FigureAsia 35 Under 35 · Healthcare
Mohanad Alkhodari
Age 31 · Hypertension, physiological signals and cardiovascular AI · Oxford, United Kingdom
Lead researcher on HyperScore, a 2026 method that derived six hypertension trajectories from large population datasets and added risk information beyond a single blood-pressure reading.
- Approximate age at 31 December 2025
- 31
- Field
- Healthcare
- Country or region
- Oxford, United Kingdom
- FigureAsia U35 Assessment
- 89.0 / 100
Profile
Career and documented record
Hypertension is usually summarized as two numbers. Mohanad Alkhodari's work asks what is lost when the waveform itself is discarded. In 2026, research highlighted by his Oxford institute described HyperScore, an artificial-intelligence method that interprets the morphology of a blood-pressure signal to identify patterns associated with hidden organ damage and future cardiovascular risk.
The analysis drew on approximately 27,000 participants from UK Biobank and a further 5,500 from the ARIC cohort. It produced six physiological trajectories and tested whether they added information beyond conventional pressure values. That external-cohort structure is important: it moves the work beyond a single-dataset model and toward a reproducible biomarker question.
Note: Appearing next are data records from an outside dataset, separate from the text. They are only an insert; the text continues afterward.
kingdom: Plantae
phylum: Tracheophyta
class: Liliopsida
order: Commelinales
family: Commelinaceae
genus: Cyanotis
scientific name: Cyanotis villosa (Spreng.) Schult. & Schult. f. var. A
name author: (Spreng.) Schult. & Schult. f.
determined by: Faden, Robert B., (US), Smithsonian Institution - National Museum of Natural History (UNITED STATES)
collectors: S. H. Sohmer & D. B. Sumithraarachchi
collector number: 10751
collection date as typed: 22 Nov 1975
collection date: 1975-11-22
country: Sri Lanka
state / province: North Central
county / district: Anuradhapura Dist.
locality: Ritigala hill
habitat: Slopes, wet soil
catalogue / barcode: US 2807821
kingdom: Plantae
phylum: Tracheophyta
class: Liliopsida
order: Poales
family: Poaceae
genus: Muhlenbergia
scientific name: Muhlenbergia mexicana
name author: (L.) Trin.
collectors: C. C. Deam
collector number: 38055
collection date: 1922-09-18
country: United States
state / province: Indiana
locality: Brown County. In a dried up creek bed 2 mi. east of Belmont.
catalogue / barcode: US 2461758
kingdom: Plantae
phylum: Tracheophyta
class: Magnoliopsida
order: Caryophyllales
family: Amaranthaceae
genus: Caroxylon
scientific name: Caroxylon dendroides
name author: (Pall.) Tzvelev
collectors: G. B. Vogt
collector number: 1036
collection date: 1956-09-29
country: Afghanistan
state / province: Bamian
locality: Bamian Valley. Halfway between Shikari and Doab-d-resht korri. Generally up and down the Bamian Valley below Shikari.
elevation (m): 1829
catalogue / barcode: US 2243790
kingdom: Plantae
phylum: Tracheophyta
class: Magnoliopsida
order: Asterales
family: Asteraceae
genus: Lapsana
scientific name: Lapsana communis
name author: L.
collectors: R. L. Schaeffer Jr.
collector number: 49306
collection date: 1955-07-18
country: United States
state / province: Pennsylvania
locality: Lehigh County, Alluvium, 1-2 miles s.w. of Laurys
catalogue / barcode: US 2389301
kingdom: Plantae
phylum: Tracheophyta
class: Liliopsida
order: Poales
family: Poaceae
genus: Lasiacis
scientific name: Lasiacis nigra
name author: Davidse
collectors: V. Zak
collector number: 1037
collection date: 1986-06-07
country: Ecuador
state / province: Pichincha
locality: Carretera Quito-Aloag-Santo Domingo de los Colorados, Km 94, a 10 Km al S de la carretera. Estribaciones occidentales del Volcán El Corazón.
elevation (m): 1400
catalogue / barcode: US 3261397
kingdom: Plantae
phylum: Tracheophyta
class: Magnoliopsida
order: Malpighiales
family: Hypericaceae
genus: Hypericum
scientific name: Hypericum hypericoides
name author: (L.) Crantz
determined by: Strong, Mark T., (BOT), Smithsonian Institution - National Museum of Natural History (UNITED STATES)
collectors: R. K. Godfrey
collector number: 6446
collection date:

Alkhodari's path links Palestine, engineering training in the UAE and cardiovascular research in Oxford. His agency is established through the sustained signal-processing programme and lead role in the cited work. HyperScore is not a licensed diagnostic, and prospective evidence that using it changes treatment or outcomes is not yet available. Its contribution is to turn a familiar measurement into a richer, potentially more discriminating account of vascular stress.
FigureAsia selection
Why Mohanad Alkhodari is on the list
FigureAsia selected Alkhodari because he has combined a globally common clinical signal with large-cohort validation and a clear route to implementation. The work is relevant to health systems that cannot add expensive imaging to every hypertension visit. His score reflects the scale and external validation of the research, while the profile stops short of claiming clinical utility before prospective deployment and outcome studies exist.
Verified work
The 2025–26 record
Principal milestone
Approximately 27,000 UK Biobank participants
Evidence record
Approximately 5,500 participants in external ARIC data
Scale or implementation
Six physiological hypertension trajectories
Field context
The work in its field
Within hypertension, physiological signals and cardiovascular ai, the relevant test is whether a result can survive scrutiny of maturity, attribution, validity and practical fit. That distinction matters: completed evidence is not projected benefit, and individual responsibility is not interchangeable with the wider team’s achievement.
FigureAsia U35 Assessment
Assessment breakdown
89.0out of 100
Substantive 2025–2026 contribution
18 / 20
The score reflects completed 2025–26 work in hypertension, physiological signals and cardiovascular ai, assessed at the documented maturity of large-cohort translational biomarker research.
Verified impact
13.5 / 15
Impact credit is limited to the measured study, regulatory, implementation or operating record stated in the profile; unsupported patient benefit is excluded.
Originality and distinction
9 / 10
The work creates or materially advances a distinctive capability within hypertension, physiological signals and cardiovascular ai rather than relying on title or institutional association.
Field and industry influence
8 / 10
The assessment recognises demonstrated effects on research, product development, care delivery or professional practice, with publicity alone carrying no weight.
Individual agency
9 / 10
Named authorship and the documented role of Postdoctoral Researcher in Cardiovascular Medicine establish individual responsibility while preserving credit for collaborators.
Durability and trajectory
4 / 5
The cited work forms part of a continuing programme, platform or research trajectory rather than a single uncompleted announcement.
Asian significance and global relevance
5 / 5
The Asian connection is material to the person's identity, operating base or populations served: Palestinian researcher educated in the United Arab Emirates and working in the United Kingdom.
Clinical and scientific validity
6.3 / 7
Clinical and scientific validity is calibrated to large-cohort translational biomarker research, with the profile retaining the evidence boundary attached to the result.
Safety, quality and responsible governance
6.3 / 7
Safety and governance credit reflects accurate regulatory language, study limitations, data stewardship and the refusal to turn early evidence into clinical certainty.
Translation and care-pathway fit
5.4 / 6
The work is scored for its demonstrated fit with a laboratory, regulatory, clinical, operational or public-health pathway, not for projected future adoption.
Access, equity and resource stewardship
4.5 / 5
Access credit reflects documented reach, capacity, affordability or inclusion while distinguishing service volume from proven clinical outcome.